Copy out each line of the listing below that contains the word "have".

*Provided entries*.
BEGIN
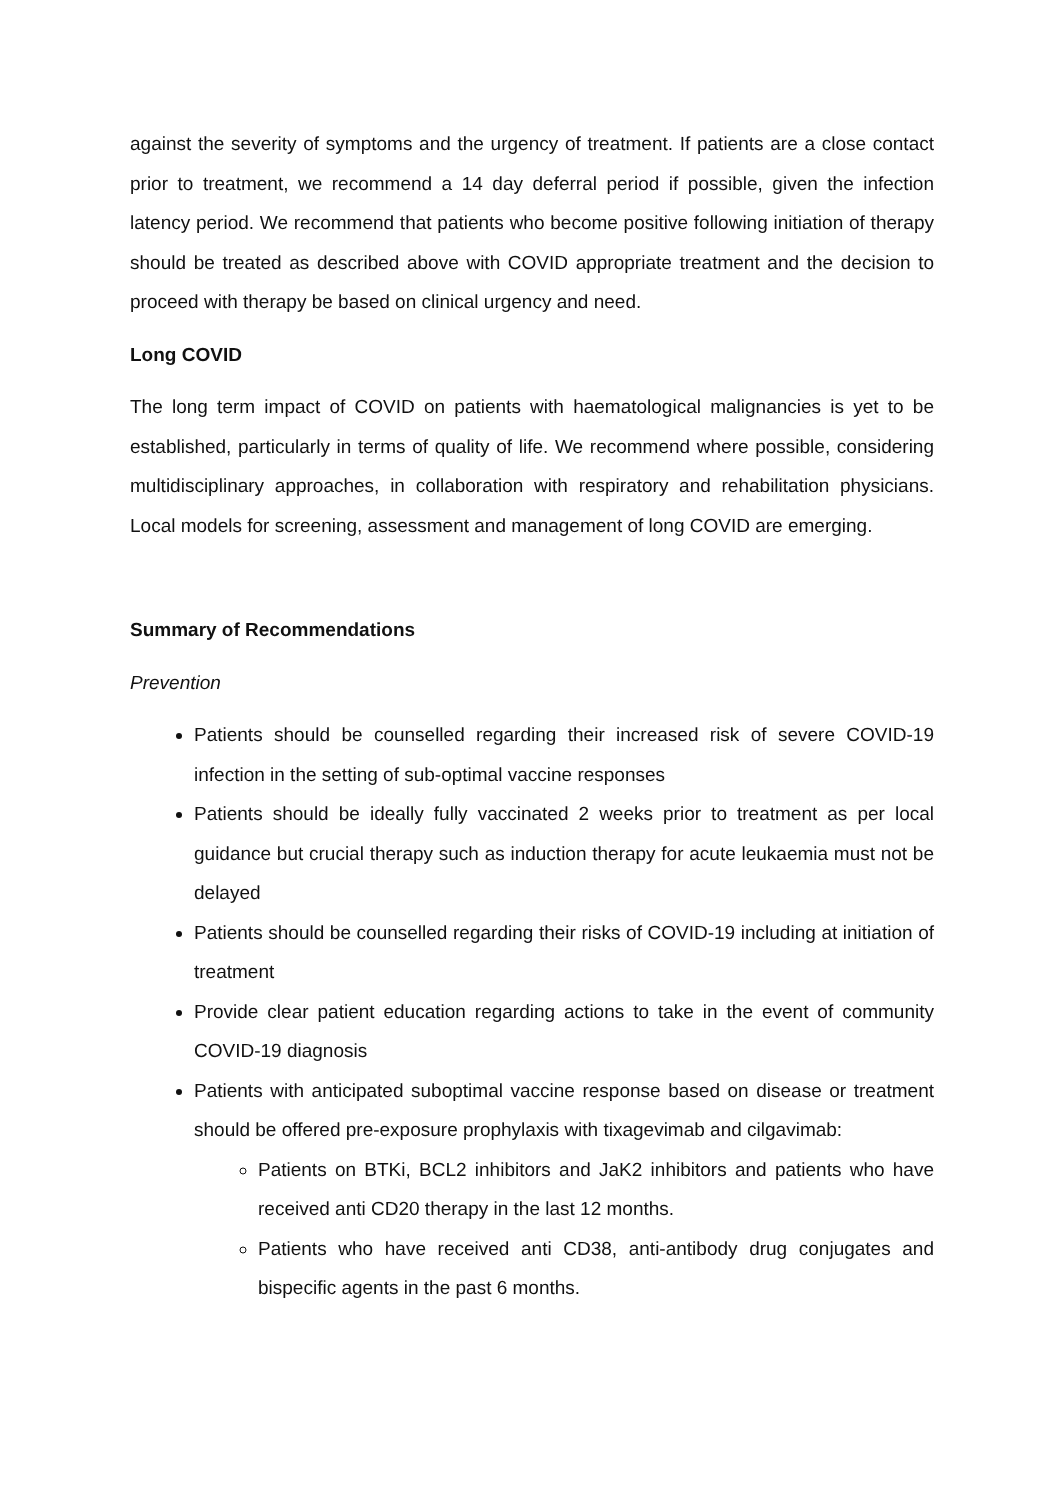against the severity of symptoms and the urgency of treatment. If patients are a close contact prior to treatment, we recommend a 14 day deferral period if possible, given the infection latency period. We recommend that patients who become positive following initiation of therapy should be treated as described above with COVID appropriate treatment and the decision to proceed with therapy be based on clinical urgency and need.
Long COVID
The long term impact of COVID on patients with haematological malignancies is yet to be established, particularly in terms of quality of life. We recommend where possible, considering multidisciplinary approaches, in collaboration with respiratory and rehabilitation physicians. Local models for screening, assessment and management of long COVID are emerging.
Summary of Recommendations
Prevention
Patients should be counselled regarding their increased risk of severe COVID-19 infection in the setting of sub-optimal vaccine responses
Patients should be ideally fully vaccinated 2 weeks prior to treatment as per local guidance but crucial therapy such as induction therapy for acute leukaemia must not be delayed
Patients should be counselled regarding their risks of COVID-19 including at initiation of treatment
Provide clear patient education regarding actions to take in the event of community COVID-19 diagnosis
Patients with anticipated suboptimal vaccine response based on disease or treatment should be offered pre-exposure prophylaxis with tixagevimab and cilgavimab:
Patients on BTKi, BCL2 inhibitors and JaK2 inhibitors and patients who have received anti CD20 therapy in the last 12 months.
Patients who have received anti CD38, anti-antibody drug conjugates and bispecific agents in the past 6 months.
END
*Answer*.
Patients on BTKi, BCL2 inhibitors and JaK2 inhibitors and patients who have received anti CD20 therapy in the last 12 months.
Patients who have received anti CD38, anti-antibody drug conjugates and bispecific agents in the past 6 months.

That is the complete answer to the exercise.